# FSA Headset help..



## Hyder (May 30, 2013)

Hi everyone,

I have a 2013 Le Champion TI and the stock FSA headset keeps coming loose. I am tired of fighting with it and decided to replace it. I do not need anything crazy like Chris King, I just want a solid headset that is well made, won't come loose and not break the bank. 

What are you guys running and how has it been working for you..

Thanks,

Hyder


----------



## bikerjulio (Jan 19, 2010)

Hyder said:


> Hi everyone,
> 
> I have a 2013 Le Champion TI and the stock FSA headset keeps coming loose. I am tired of fighting with it and decided to replace it. I do not need anything crazy like Chris King, I just want a solid headset that is well made, won't come loose and not break the bank.
> 
> ...


Did you set this up yourself?

I only ask because most headset issues like yours are the result of an incorrect understanding as to how a threadless headset works and how to correctly set up. There are endless threads about this so google is your friend.

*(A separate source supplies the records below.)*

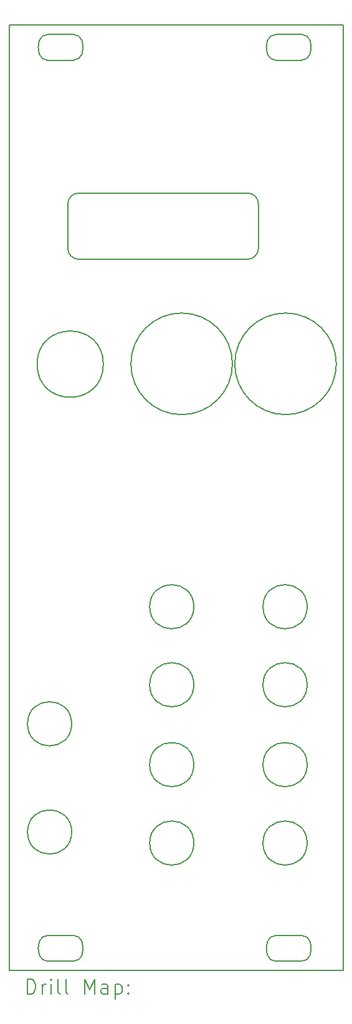
<source format=gbr>
%TF.GenerationSoftware,KiCad,Pcbnew,(6.0.7-1)-1*%
%TF.CreationDate,2022-12-12T14:07:08+01:00*%
%TF.ProjectId,panel,70616e65-6c2e-46b6-9963-61645f706362,rev?*%
%TF.SameCoordinates,Original*%
%TF.FileFunction,Drillmap*%
%TF.FilePolarity,Positive*%
%FSLAX45Y45*%
G04 Gerber Fmt 4.5, Leading zero omitted, Abs format (unit mm)*
G04 Created by KiCad (PCBNEW (6.0.7-1)-1) date 2022-12-12 14:07:08*
%MOMM*%
%LPD*%
G01*
G04 APERTURE LIST*
%ADD10C,0.200000*%
G04 APERTURE END LIST*
D10*
X6294800Y-2531700D02*
G75*
G03*
X6294800Y-2350300I-291180J90700D01*
G01*
X3080200Y-2266000D02*
X2727000Y-2266000D01*
X6649900Y-6741000D02*
G75*
G03*
X6649900Y-6741000I-690000J0D01*
G01*
X2203600Y-2141000D02*
X6741600Y-2141000D01*
X3150050Y-5321000D02*
X5441950Y-5321000D01*
X2612400Y-2531700D02*
G75*
G03*
X2727001Y-2616000I114565J35697D01*
G01*
X3080200Y-14506000D02*
X2727000Y-14506000D01*
X5712400Y-14771700D02*
G75*
G03*
X5827000Y-14856000I114565J35697D01*
G01*
X6741600Y-2141000D02*
X6741600Y-14981000D01*
X3053600Y-11631000D02*
G75*
G03*
X3053600Y-11631000I-300000J0D01*
G01*
X3194800Y-2531700D02*
G75*
G03*
X3194800Y-2350300I-291197J90700D01*
G01*
X6180200Y-14506000D02*
X5827000Y-14506000D01*
X4713600Y-12186000D02*
G75*
G03*
X4713600Y-12186000I-300000J0D01*
G01*
X2612400Y-2350300D02*
G75*
G03*
X2612400Y-2531700I291203J-90700D01*
G01*
X6253600Y-13251000D02*
G75*
G03*
X6253600Y-13251000I-300000J0D01*
G01*
X5827000Y-14506000D02*
G75*
G03*
X5712400Y-14590300I-23J-120013D01*
G01*
X6180200Y-2266000D02*
X5827000Y-2266000D01*
X5712400Y-2350300D02*
G75*
G03*
X5712400Y-2531700I291220J-90700D01*
G01*
X5238300Y-6741000D02*
G75*
G03*
X5238300Y-6741000I-690000J0D01*
G01*
X4713600Y-13251000D02*
G75*
G03*
X4713600Y-13251000I-300000J0D01*
G01*
X2727000Y-2616000D02*
X3080200Y-2616000D01*
X4713600Y-10041000D02*
G75*
G03*
X4713600Y-10041000I-300000J0D01*
G01*
X6180200Y-2616000D02*
G75*
G03*
X6294800Y-2531700I23J120014D01*
G01*
X2612400Y-14590300D02*
G75*
G03*
X2612400Y-14771700I291203J-90700D01*
G01*
X3194800Y-2350300D02*
G75*
G03*
X3080200Y-2266000I-114567J-35701D01*
G01*
X3000050Y-4571000D02*
X3000050Y-5171000D01*
X3000050Y-5171000D02*
G75*
G03*
X3150050Y-5321000I149999J-1D01*
G01*
X6294797Y-14590301D02*
G75*
G03*
X6180200Y-14506000I-114567J-35699D01*
G01*
X6253600Y-10041000D02*
G75*
G03*
X6253600Y-10041000I-300000J0D01*
G01*
X6294797Y-2350301D02*
G75*
G03*
X6180200Y-2266000I-114567J-35699D01*
G01*
X2727000Y-14856000D02*
X3080200Y-14856000D01*
X3080200Y-2616000D02*
G75*
G03*
X3194800Y-2531700I23J120014D01*
G01*
X5441950Y-5321000D02*
G75*
G03*
X5591950Y-5171000I-4J150004D01*
G01*
X5591950Y-4571000D02*
G75*
G03*
X5441950Y-4421000I-150000J0D01*
G01*
X5441950Y-4421000D02*
X3150050Y-4421000D01*
X3194800Y-14590300D02*
G75*
G03*
X3080200Y-14506000I-114567J-35701D01*
G01*
X5712400Y-14590300D02*
G75*
G03*
X5712400Y-14771700I291220J-90700D01*
G01*
X2612400Y-14771700D02*
G75*
G03*
X2727001Y-14856000I114565J35697D01*
G01*
X5827000Y-2266000D02*
G75*
G03*
X5712400Y-2350300I-23J-120013D01*
G01*
X6180200Y-14856000D02*
G75*
G03*
X6294800Y-14771700I23J120014D01*
G01*
X5591950Y-5171000D02*
X5591950Y-4571000D01*
X6253600Y-12186000D02*
G75*
G03*
X6253600Y-12186000I-300000J0D01*
G01*
X6294800Y-14771700D02*
G75*
G03*
X6294800Y-14590300I-291180J90700D01*
G01*
X2727000Y-2266000D02*
G75*
G03*
X2612400Y-2350300I-24J-120013D01*
G01*
X4713600Y-11101000D02*
G75*
G03*
X4713600Y-11101000I-300000J0D01*
G01*
X3483600Y-6745600D02*
G75*
G03*
X3483600Y-6745600I-450000J0D01*
G01*
X5827000Y-2616000D02*
X6180200Y-2616000D01*
X6741600Y-14981000D02*
X2203600Y-14981000D01*
X5712400Y-2531700D02*
G75*
G03*
X5827000Y-2616000I114565J35697D01*
G01*
X6253600Y-11101000D02*
G75*
G03*
X6253600Y-11101000I-300000J0D01*
G01*
X2203600Y-14981000D02*
X2203600Y-2141000D01*
X2727000Y-14506000D02*
G75*
G03*
X2612400Y-14590300I-24J-120013D01*
G01*
X5827000Y-14856000D02*
X6180200Y-14856000D01*
X3080200Y-14856000D02*
G75*
G03*
X3194800Y-14771700I23J120014D01*
G01*
X3150050Y-4421000D02*
G75*
G03*
X3000050Y-4571000I6J-150006D01*
G01*
X3194800Y-14771700D02*
G75*
G03*
X3194800Y-14590300I-291197J90700D01*
G01*
X3053600Y-13101000D02*
G75*
G03*
X3053600Y-13101000I-300000J0D01*
G01*
X2451219Y-15301476D02*
X2451219Y-15101476D01*
X2498838Y-15101476D01*
X2527410Y-15111000D01*
X2546457Y-15130048D01*
X2555981Y-15149095D01*
X2565505Y-15187190D01*
X2565505Y-15215762D01*
X2555981Y-15253857D01*
X2546457Y-15272905D01*
X2527410Y-15291952D01*
X2498838Y-15301476D01*
X2451219Y-15301476D01*
X2651219Y-15301476D02*
X2651219Y-15168143D01*
X2651219Y-15206238D02*
X2660743Y-15187190D01*
X2670267Y-15177667D01*
X2689314Y-15168143D01*
X2708362Y-15168143D01*
X2775029Y-15301476D02*
X2775029Y-15168143D01*
X2775029Y-15101476D02*
X2765505Y-15111000D01*
X2775029Y-15120524D01*
X2784552Y-15111000D01*
X2775029Y-15101476D01*
X2775029Y-15120524D01*
X2898838Y-15301476D02*
X2879790Y-15291952D01*
X2870267Y-15272905D01*
X2870267Y-15101476D01*
X3003600Y-15301476D02*
X2984552Y-15291952D01*
X2975028Y-15272905D01*
X2975028Y-15101476D01*
X3232171Y-15301476D02*
X3232171Y-15101476D01*
X3298838Y-15244333D01*
X3365505Y-15101476D01*
X3365505Y-15301476D01*
X3546457Y-15301476D02*
X3546457Y-15196714D01*
X3536933Y-15177667D01*
X3517886Y-15168143D01*
X3479790Y-15168143D01*
X3460743Y-15177667D01*
X3546457Y-15291952D02*
X3527409Y-15301476D01*
X3479790Y-15301476D01*
X3460743Y-15291952D01*
X3451219Y-15272905D01*
X3451219Y-15253857D01*
X3460743Y-15234809D01*
X3479790Y-15225286D01*
X3527409Y-15225286D01*
X3546457Y-15215762D01*
X3641695Y-15168143D02*
X3641695Y-15368143D01*
X3641695Y-15177667D02*
X3660743Y-15168143D01*
X3698838Y-15168143D01*
X3717886Y-15177667D01*
X3727409Y-15187190D01*
X3736933Y-15206238D01*
X3736933Y-15263381D01*
X3727409Y-15282428D01*
X3717886Y-15291952D01*
X3698838Y-15301476D01*
X3660743Y-15301476D01*
X3641695Y-15291952D01*
X3822648Y-15282428D02*
X3832171Y-15291952D01*
X3822648Y-15301476D01*
X3813124Y-15291952D01*
X3822648Y-15282428D01*
X3822648Y-15301476D01*
X3822648Y-15177667D02*
X3832171Y-15187190D01*
X3822648Y-15196714D01*
X3813124Y-15187190D01*
X3822648Y-15177667D01*
X3822648Y-15196714D01*
M02*

</source>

There's nothing wrong with FSA headsets. Extremely common as OEM items.


----------



## tednugent (Apr 26, 2010)

Hyder said:


> Hi everyone,
> 
> I have a 2013 Le Champion TI and the stock FSA headset keeps coming loose. I am tired of fighting with it and decided to replace it. I do not need anything crazy like Chris King, I just want a solid headset that is well made, won't come loose and not break the bank.
> 
> ...


Never had issues with the VP Components headset (made under a Cane Creek license) on my low end Bikes Direct Windsor Wellington 3.0.

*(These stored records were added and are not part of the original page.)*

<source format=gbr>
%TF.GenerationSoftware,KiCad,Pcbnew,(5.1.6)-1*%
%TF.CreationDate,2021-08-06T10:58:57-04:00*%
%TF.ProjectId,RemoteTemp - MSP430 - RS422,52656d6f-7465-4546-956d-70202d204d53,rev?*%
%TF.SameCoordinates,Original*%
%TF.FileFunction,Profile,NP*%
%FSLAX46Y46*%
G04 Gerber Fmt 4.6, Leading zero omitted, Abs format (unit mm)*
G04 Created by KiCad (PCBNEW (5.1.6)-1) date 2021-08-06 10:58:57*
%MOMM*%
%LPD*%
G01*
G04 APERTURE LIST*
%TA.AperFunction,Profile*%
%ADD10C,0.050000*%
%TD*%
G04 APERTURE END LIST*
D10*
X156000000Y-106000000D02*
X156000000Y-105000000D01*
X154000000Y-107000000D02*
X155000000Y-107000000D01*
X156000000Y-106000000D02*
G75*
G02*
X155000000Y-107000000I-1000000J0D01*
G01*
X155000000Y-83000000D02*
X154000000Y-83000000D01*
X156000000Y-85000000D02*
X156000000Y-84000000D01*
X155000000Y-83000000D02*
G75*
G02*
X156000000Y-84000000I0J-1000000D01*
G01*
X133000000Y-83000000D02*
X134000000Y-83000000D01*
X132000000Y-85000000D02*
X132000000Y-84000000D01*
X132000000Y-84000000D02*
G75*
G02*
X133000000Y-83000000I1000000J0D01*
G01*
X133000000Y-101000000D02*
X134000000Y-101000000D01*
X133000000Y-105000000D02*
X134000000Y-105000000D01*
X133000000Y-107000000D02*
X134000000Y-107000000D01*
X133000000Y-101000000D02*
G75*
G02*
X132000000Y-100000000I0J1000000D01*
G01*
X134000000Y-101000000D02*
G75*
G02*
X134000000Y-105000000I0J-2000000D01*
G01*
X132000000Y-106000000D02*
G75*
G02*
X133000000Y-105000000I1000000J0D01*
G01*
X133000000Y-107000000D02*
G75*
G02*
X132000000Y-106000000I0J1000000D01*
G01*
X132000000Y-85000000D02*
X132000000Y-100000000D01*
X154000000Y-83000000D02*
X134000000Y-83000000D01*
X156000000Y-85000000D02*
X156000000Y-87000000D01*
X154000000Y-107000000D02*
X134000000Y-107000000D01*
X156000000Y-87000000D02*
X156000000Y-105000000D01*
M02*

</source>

So... Cane Creek 40-series will be a a good headset to get without breaking the bank.


----------



## Hyder (May 30, 2013)

bikerjulio said:


> Did you set this up yourself?
> 
> I only ask because most headset issues like yours are the result of an incorrect understanding as to how a threadless headset works and how to correctly set up. There are endless threads about this so google is your friend.
> 
> There's nothing wrong with FSA headsets. Extremely common as OEM items.


No sir,

It is the stock headset that came with the bike. I noticed that it started getting loose fairly quickly after i received the bike. I have taken it to the LBS a few times and had them tighten it, but it still keeps getting loose. Figured I would just change it out and see if that helps any. It is not my main bike so I do have another to ride, just figured I should not have to tighten it that much.. I have never tightened my other bikes headset and I ride that way more...


----------



## Gatorfreak (Feb 20, 2012)

I had the same problem. It seems that the compression plug can distort the steerer tube just enough that the stem doesn't grip properly when you bolt it on.

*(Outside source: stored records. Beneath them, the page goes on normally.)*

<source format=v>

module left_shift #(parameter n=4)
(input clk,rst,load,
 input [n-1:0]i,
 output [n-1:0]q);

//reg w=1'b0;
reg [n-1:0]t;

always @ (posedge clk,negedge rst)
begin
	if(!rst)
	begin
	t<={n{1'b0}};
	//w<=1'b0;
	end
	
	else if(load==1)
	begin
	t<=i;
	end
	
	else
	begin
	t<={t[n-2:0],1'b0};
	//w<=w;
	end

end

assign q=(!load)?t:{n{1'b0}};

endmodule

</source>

Adjust it as your normally would so it feels right. Then remove the top cap while leaving the stem mounted as it is. Now remove the compression plug. Further tighten the stem bolts without moving the position. Re-insert the compression plug and tighten only enough so it will stay put. Bolt the top cap back on and tighten just enough so it stays put. 

Let me know how that works out.


----------



## Gatorfreak (Feb 20, 2012)

Hyder, did you ever find a solution? After about a year the headset loosened up again and I performed the same procedure again. If a new/different headset solved it for you I might buy one. Re tightening once a year isn't too big a deal though.


----------



## Hyder (May 30, 2013)

Gatorfreak said:


> Hyder, did you ever find a solution? After about a year the headset loosened up again and I performed the same procedure again. If a new/different headset solved it for you I might buy one. Re tightening once a year isn't too big a deal though.


Hey Gatorfreak,

I ended up taking it to my LBS and the mechanic works some magic and it has never came loose again. Not sure what he did but it has worked just fine since.. I took it in and told him I wanted it replace my headset, he said to let him give it a shot before I replace it, and it has been perfect..


----------